Circadian Rhythm Ignites Natural Pesticides In Plants

Modern agriculture may be out of step with the earth’s song, but scientists have found a new key to understanding how we can march to the beat of the ancient drummer to maximize nutritional value, and naturally resist pests. The clue: circadian rhythm.

Circadian Rhythm

Circadian rhythm, aka circadian clock or cycle, is any biological function that repeats on a ~24-hour cycle. It connects us to the planetary day and night, the 12-hour shifts of light and dark, and explains why we get hungry, sleepy, more or less focused and alert, and have faster or slower metabolism at consistent times every day.

To be a true circadian rhythm, the behavior must be consistent even when normal conditions are altered. So by definition, this internal schedule is genetically “programmed;” in fact, scientists have identified genes that direct it. Secondarily, the rhythm is influenced by light. Jet lag is an example of a disrupted circadian cycle. Your body is accustomed to a light and dark schedule based on where you’ve been. All of your biological processes are moving along according to schedule. But when you switch time zones the “master clock” in your brain has to reconfigure based on the new light cycle, and then begin to send out signals to reboot your biological rhythms. The rhythms will shift to match the environment, but remain intact. Modern research is showing that if we get off from this natural cadence chronically, our immune defenses shrivel, women’s menstrual cycles can become more painful, exhausting and “moody,” brain function is impaired, weight gain increases, and we become far more susceptible to disease including cancer and diabetes.

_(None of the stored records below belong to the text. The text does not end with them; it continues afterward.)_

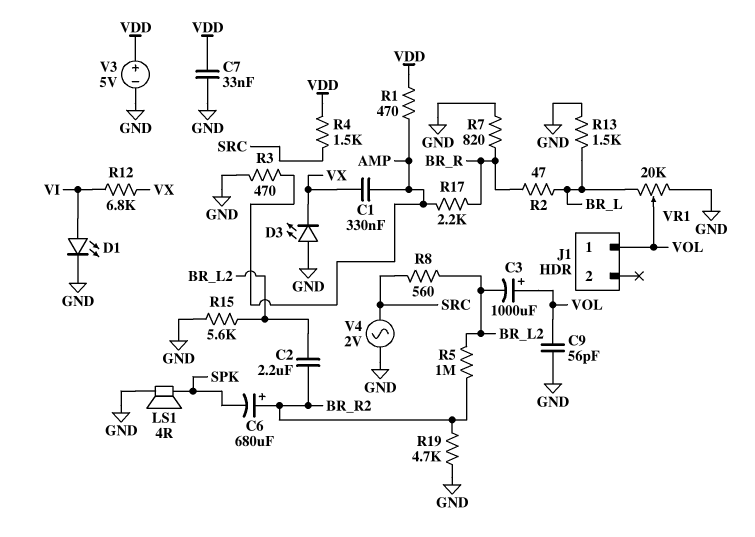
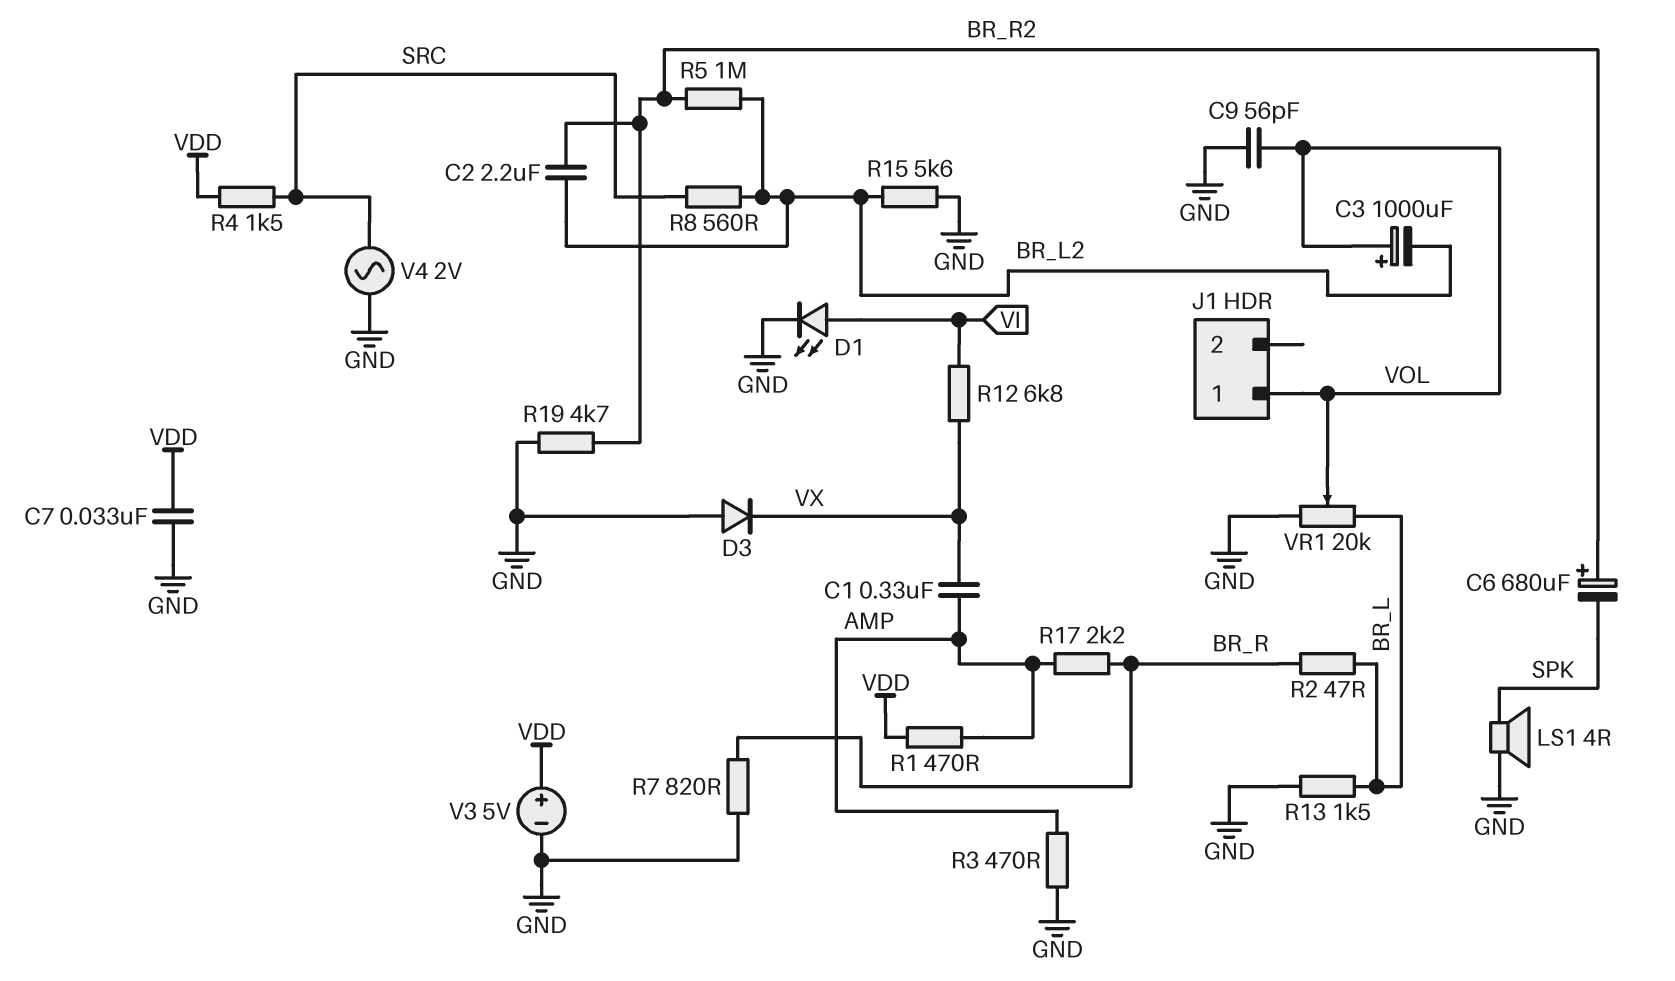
D3: LED (A GND, K VX) -> diode (A GND, K VX)

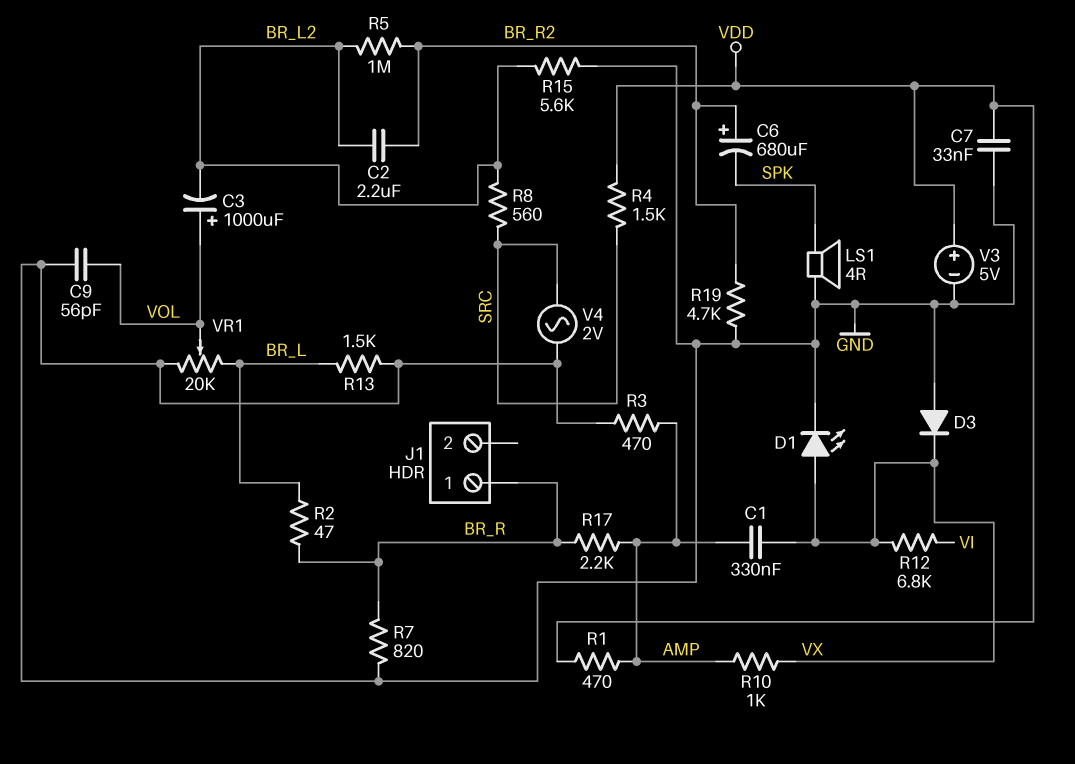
D1: LED (A VI, K GND) -> LED (A VX, K GND)
J1 pin 1: VOL -> BR_R
R10: none -> 1k (AMP, VX)

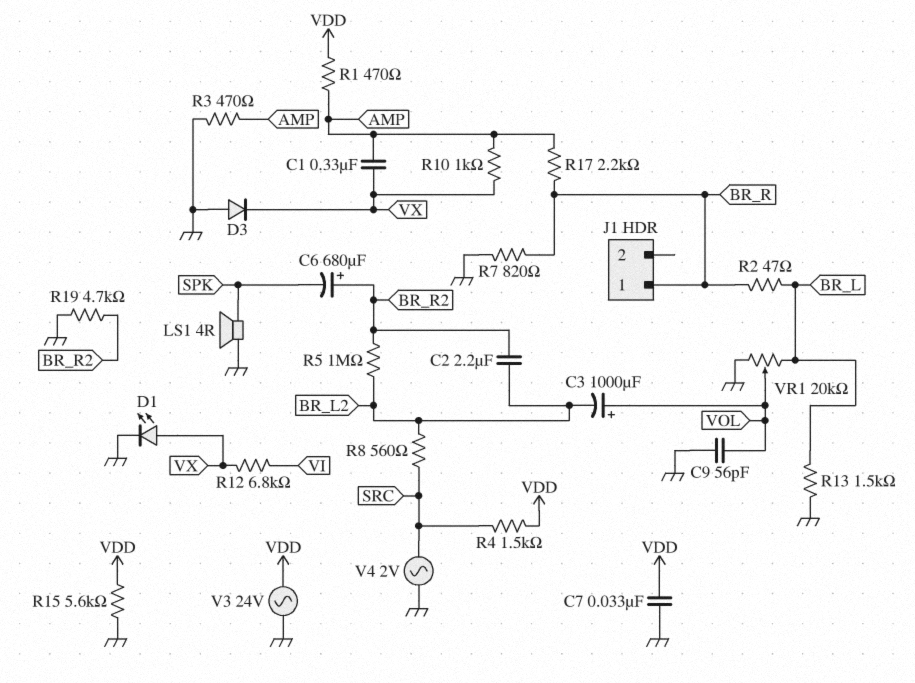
R15: 5.6k (BR_L2, GND) -> 5.6k (GND, VDD)
V3: 5V (plus VDD, minus GND) -> AC 24V (GND, VDD)

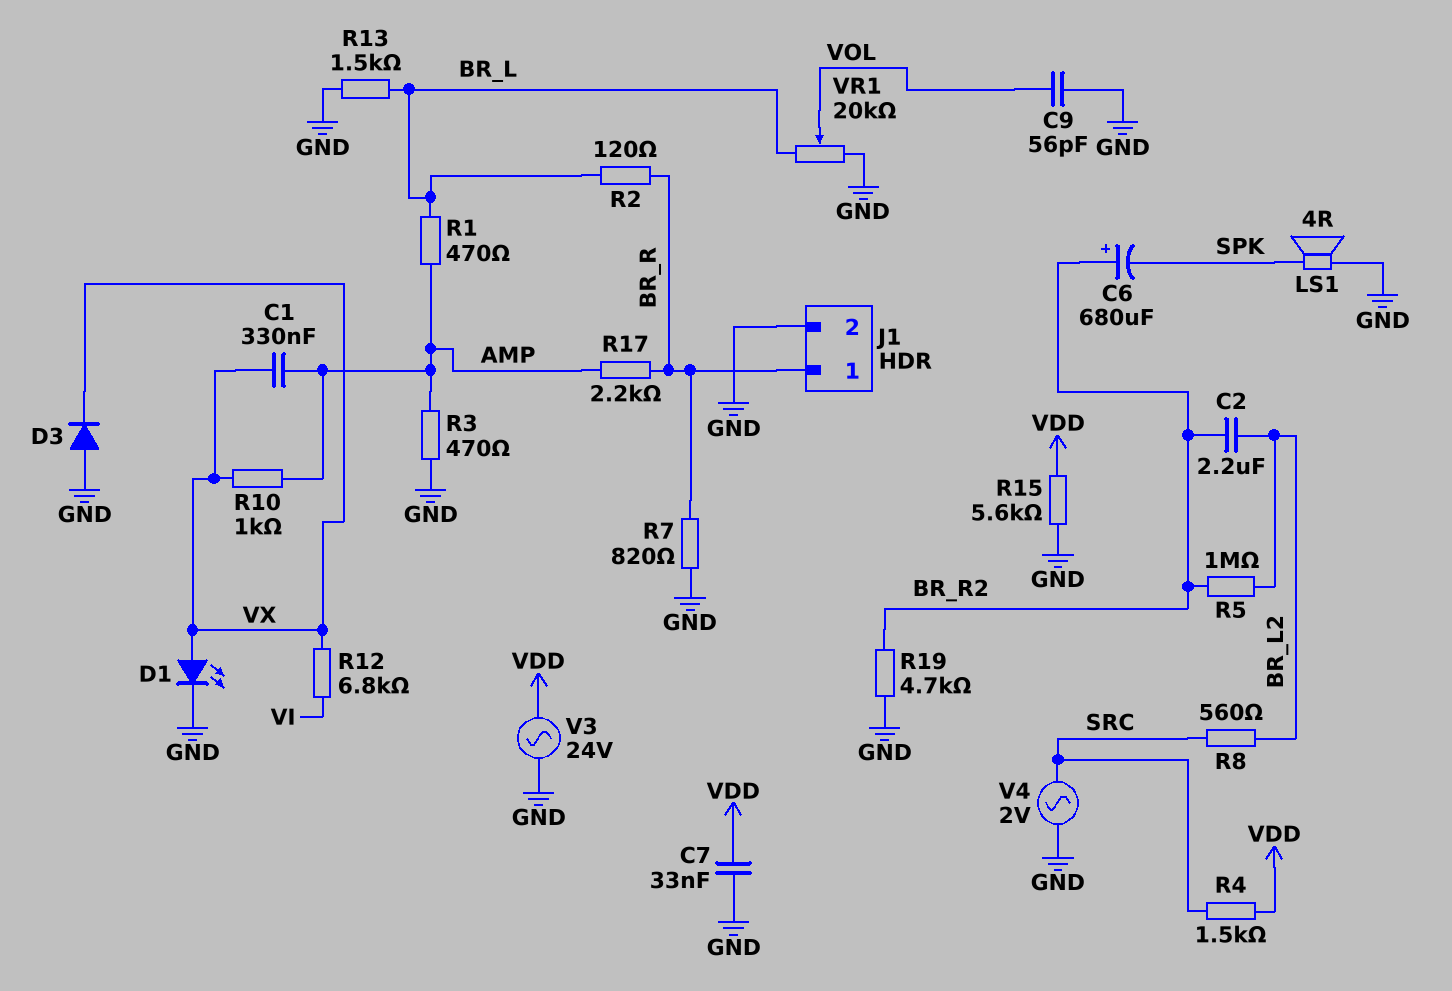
C3: 1000uF (plus VOL, minus BR_L2) -> none
J1 pin 2: none -> GND
R1: 470 (AMP, VDD) -> 470 (AMP, BR_L)
R2: 47 (BR_L, BR_R) -> 120 (BR_L, BR_R)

Fascinatingly, and importantly for farmers seeking out non-toxic strategies to improve their harvest, it turns out plants also display these biological rhythms, and just like us, their survival depends upon it.

Circadian Plant Defenses

In a recent study Janet Braam, Danielle Goodspeed, Michael Covington and team at Rice University examined Arabidopsis, a plant related to the cabbage, and the first whose entire genome has been sequenced.[1] To the casual observer, Braam explained, it might seem like plants aren’t doing much except soaking up sun, but if you could look from the inside you’d think differently. Scientists have long observed specialized timing in plants, letting them know, for instance, when to flower so they can be available to pollinators. Some plants direct their leaves eastward even before the sun rises to put them in perfect position for the morning light. They display rhythm in their germination, when they release fragrance, enzymatic activity and gas exchange, to name a few.[2],[3] In the Arabidopsis study, the team found that as much as 1/3 of the plant’s genome is activated by circadian cycles. Among them are defense genes.

Covington was quoted, “We wondered whether some of these circadian-regulated genes might allow plants to anticipate attacks from insects, in much the same way that they anticipate the sunrise.”[4] In fact, they did. On a normal 12-hour light and dark cycle, the plant produced chemical defenses at precisely the peak feeding times for insects and bacteria. As a result it was “relatively resistant” to the creatures’ destruction; ie the bugs got to eat a little, but not the whole thing. However, those plants that were entrained off-cycle with basically an induced veggie jet lag were less robust, had drastically lower defenses. The report says these specimens were “decimated” by the little predators.

More recently, Braam and the team went back to the lab[5] and discovered that these rhythms continue even after harvesting, but modern picking and storing removes the produce from its natural environment, usually storing them somewhere cold and dark. This is counterintuitive to the plant’s innate ability to stay alive. As a result, the health and robustness of the food weakens, even as it becomes more susceptible to attack from pests. Researchers are hopeful that we can cooperate with these powerful biological cycles in vegetation “by storing them under lighting conditions that mimic day and night.”[6]Then, we might optimize rather than reduce the health benefits and pest resistance of produce even after being picked.

While the team continues to investigate the implications of circadian defenses in fruits and vegetation, other scientists are in hot pursuit to understand this same genetic scheduling in humans. Do we, too, have peak and valley immune system cycles? Are there times when we’re more or less susceptible to disease? Or what happens when we resist our natural circadian rhythm?